Written task. An exact transcription is needed of the lines below from the one with "菌活サポート青汁 ５包" through the one with "নীতি -তে সম্মতি দিচ্ছেন।", with no other lines and no pictures.

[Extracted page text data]
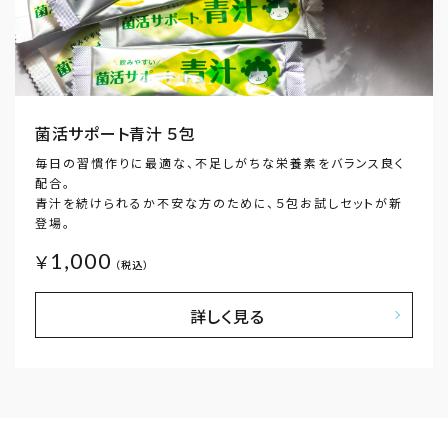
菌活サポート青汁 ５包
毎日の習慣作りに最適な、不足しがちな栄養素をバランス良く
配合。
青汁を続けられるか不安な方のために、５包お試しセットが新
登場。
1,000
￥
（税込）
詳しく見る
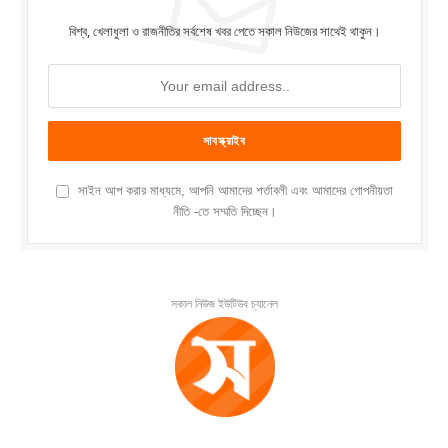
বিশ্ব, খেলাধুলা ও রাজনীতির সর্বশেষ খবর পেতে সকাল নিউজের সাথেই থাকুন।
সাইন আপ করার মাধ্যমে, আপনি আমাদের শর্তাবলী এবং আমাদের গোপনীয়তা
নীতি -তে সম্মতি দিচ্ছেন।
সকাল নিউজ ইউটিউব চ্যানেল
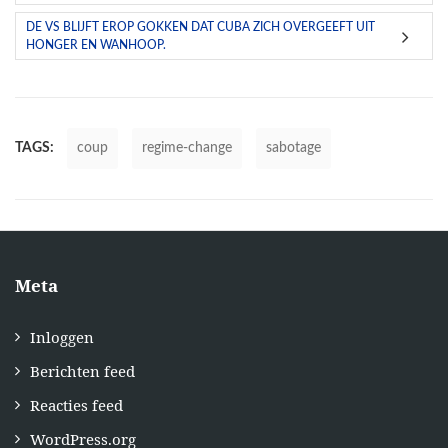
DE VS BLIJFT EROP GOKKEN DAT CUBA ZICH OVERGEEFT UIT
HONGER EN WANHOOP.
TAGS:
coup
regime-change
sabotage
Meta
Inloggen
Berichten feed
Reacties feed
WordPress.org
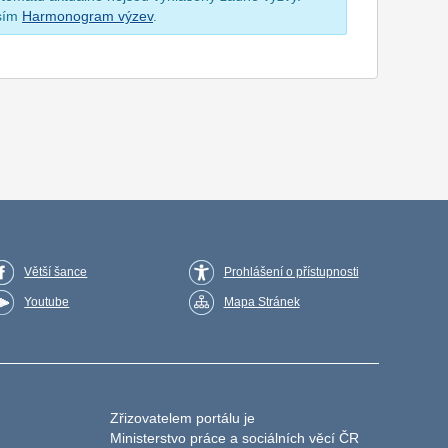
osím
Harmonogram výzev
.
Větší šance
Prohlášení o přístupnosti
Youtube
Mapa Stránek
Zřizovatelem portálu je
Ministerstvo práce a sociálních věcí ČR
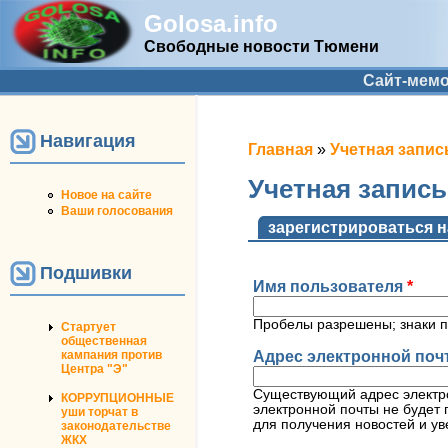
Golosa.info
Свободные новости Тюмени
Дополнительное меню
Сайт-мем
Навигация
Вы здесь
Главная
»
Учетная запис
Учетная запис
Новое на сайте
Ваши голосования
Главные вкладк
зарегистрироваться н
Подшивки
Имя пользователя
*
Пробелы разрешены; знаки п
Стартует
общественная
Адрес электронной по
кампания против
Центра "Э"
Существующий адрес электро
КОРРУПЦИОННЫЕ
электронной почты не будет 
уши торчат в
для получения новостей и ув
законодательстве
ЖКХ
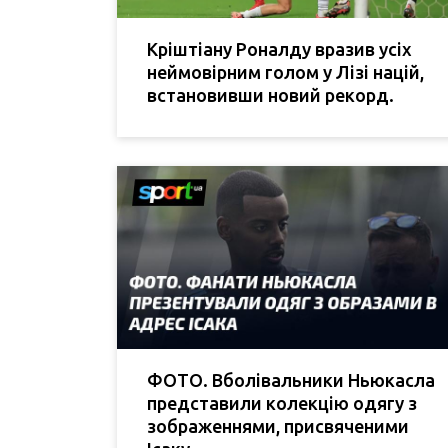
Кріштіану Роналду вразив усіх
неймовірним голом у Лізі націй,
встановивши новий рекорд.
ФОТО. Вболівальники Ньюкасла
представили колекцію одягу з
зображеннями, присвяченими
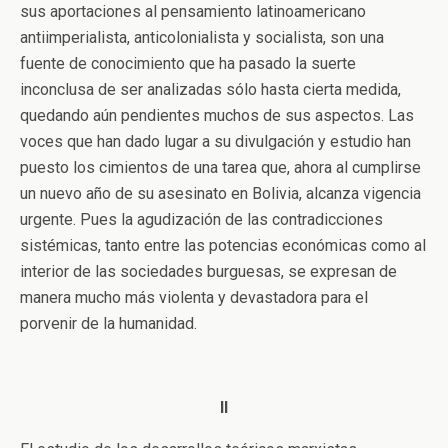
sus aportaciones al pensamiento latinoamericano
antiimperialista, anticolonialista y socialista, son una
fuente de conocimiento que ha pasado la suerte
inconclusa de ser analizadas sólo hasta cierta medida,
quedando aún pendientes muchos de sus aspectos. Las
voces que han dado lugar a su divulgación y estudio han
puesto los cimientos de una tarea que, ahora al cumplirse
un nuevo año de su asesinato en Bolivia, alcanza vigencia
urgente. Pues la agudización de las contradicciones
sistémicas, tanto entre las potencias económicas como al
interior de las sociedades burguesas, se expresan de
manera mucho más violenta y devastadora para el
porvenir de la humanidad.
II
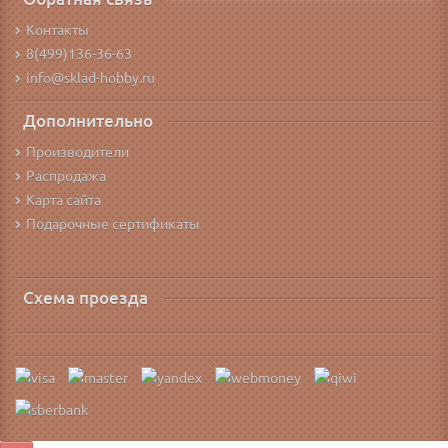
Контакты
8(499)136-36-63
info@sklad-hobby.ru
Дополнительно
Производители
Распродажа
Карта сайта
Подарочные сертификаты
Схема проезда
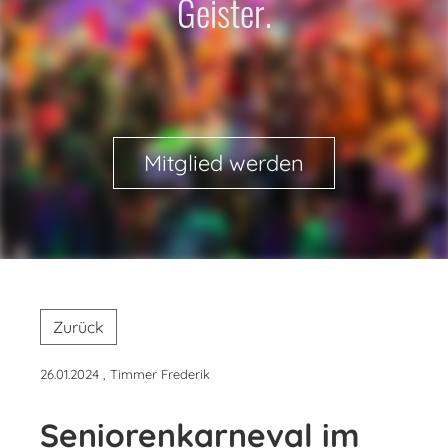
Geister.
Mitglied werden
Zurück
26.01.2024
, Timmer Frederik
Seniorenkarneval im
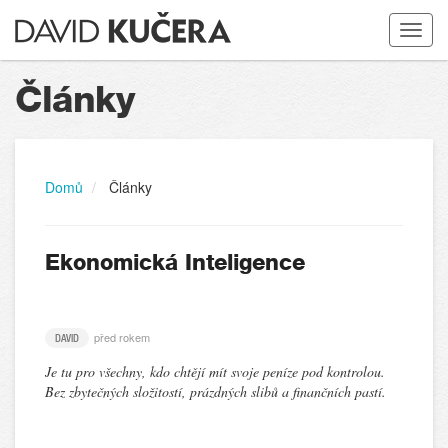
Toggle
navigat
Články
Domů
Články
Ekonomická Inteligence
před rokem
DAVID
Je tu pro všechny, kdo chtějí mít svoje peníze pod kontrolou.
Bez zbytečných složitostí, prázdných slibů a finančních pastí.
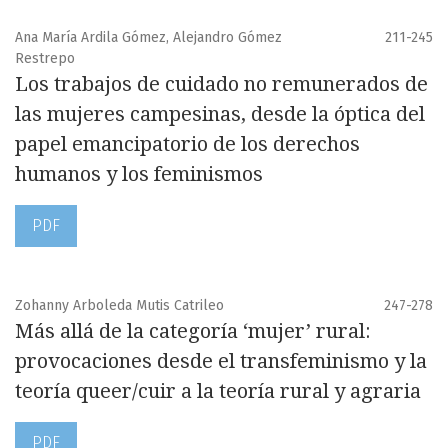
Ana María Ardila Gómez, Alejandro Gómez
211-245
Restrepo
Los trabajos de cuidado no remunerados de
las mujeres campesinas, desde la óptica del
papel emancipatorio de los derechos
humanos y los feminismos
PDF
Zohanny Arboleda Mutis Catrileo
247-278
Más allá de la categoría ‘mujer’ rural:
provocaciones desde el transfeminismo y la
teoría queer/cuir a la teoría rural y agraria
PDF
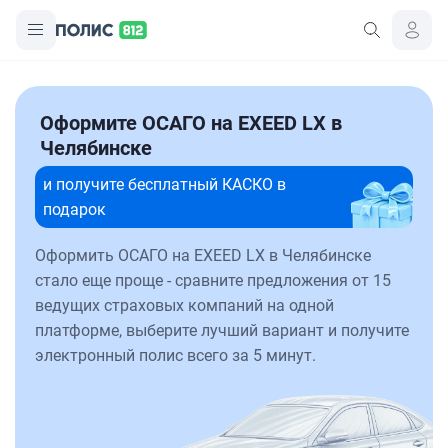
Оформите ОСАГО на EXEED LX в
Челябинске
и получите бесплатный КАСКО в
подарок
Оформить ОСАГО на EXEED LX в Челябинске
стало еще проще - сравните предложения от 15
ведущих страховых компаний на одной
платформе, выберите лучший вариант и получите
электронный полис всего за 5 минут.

---

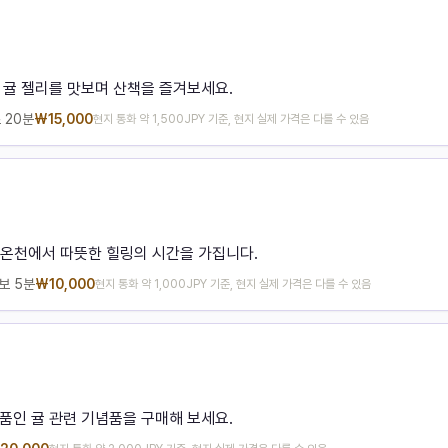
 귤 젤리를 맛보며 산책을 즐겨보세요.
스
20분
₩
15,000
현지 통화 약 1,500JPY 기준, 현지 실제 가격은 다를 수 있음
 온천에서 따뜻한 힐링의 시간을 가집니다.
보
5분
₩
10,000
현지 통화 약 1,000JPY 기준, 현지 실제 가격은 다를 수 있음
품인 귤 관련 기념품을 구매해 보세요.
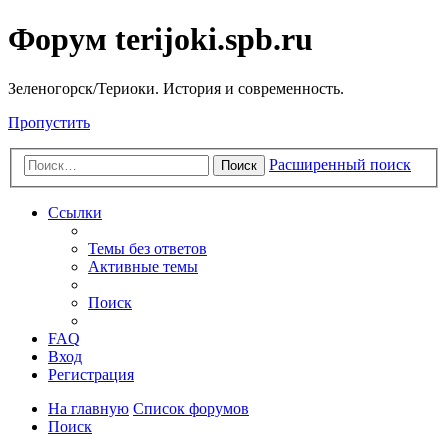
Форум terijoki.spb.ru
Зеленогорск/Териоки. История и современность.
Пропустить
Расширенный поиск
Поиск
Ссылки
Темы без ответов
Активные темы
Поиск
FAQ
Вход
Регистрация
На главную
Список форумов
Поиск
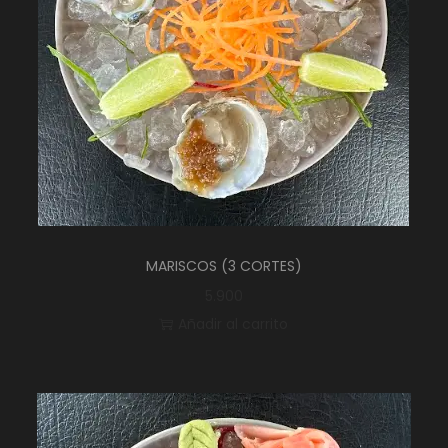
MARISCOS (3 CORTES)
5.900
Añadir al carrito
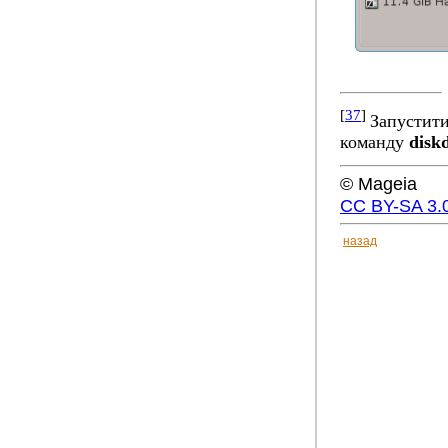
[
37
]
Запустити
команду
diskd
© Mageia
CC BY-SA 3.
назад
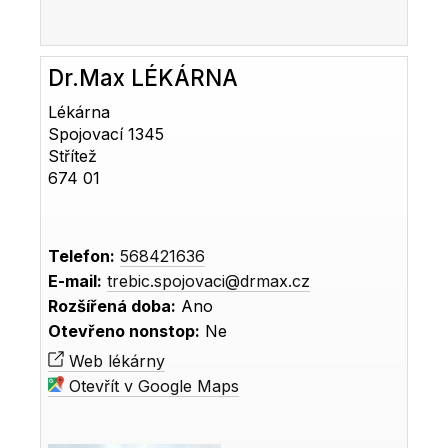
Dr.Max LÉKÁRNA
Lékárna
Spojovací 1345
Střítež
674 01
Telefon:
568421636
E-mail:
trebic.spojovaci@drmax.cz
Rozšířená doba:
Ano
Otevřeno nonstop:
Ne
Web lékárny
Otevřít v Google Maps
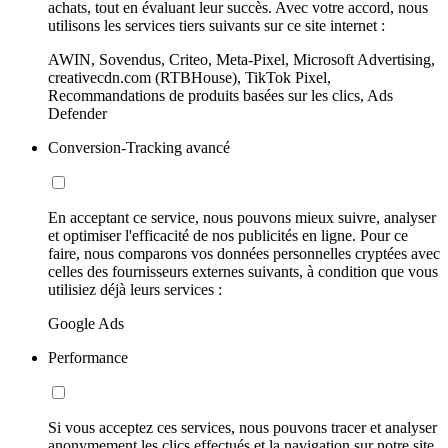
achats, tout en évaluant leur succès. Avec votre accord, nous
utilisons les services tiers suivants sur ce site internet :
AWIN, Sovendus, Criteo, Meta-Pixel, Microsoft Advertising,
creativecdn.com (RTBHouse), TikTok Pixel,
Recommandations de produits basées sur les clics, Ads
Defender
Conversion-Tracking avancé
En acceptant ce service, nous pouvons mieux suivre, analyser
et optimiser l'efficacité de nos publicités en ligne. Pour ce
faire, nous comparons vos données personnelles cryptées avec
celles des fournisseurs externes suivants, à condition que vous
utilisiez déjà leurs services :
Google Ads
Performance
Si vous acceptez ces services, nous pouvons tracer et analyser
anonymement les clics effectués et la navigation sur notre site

Answer to this problem.
菌活サポート青汁 ５包
毎日の習慣作りに最適な、不足しがちな栄養素をバランス良く
配合。
青汁を続けられるか不安な方のために、５包お試しセットが新
登場。
1,000
￥
（税込）
詳しく見る
বিশ্ব, খেলাধুলা ও রাজনীতির সর্বশেষ খবর পেতে সকাল নিউজের সাথেই থাকুন।
সাইন আপ করার মাধ্যমে, আপনি আমাদের শর্তাবলী এবং আমাদের গোপনীয়তা
নীতি -তে সম্মতি দিচ্ছেন।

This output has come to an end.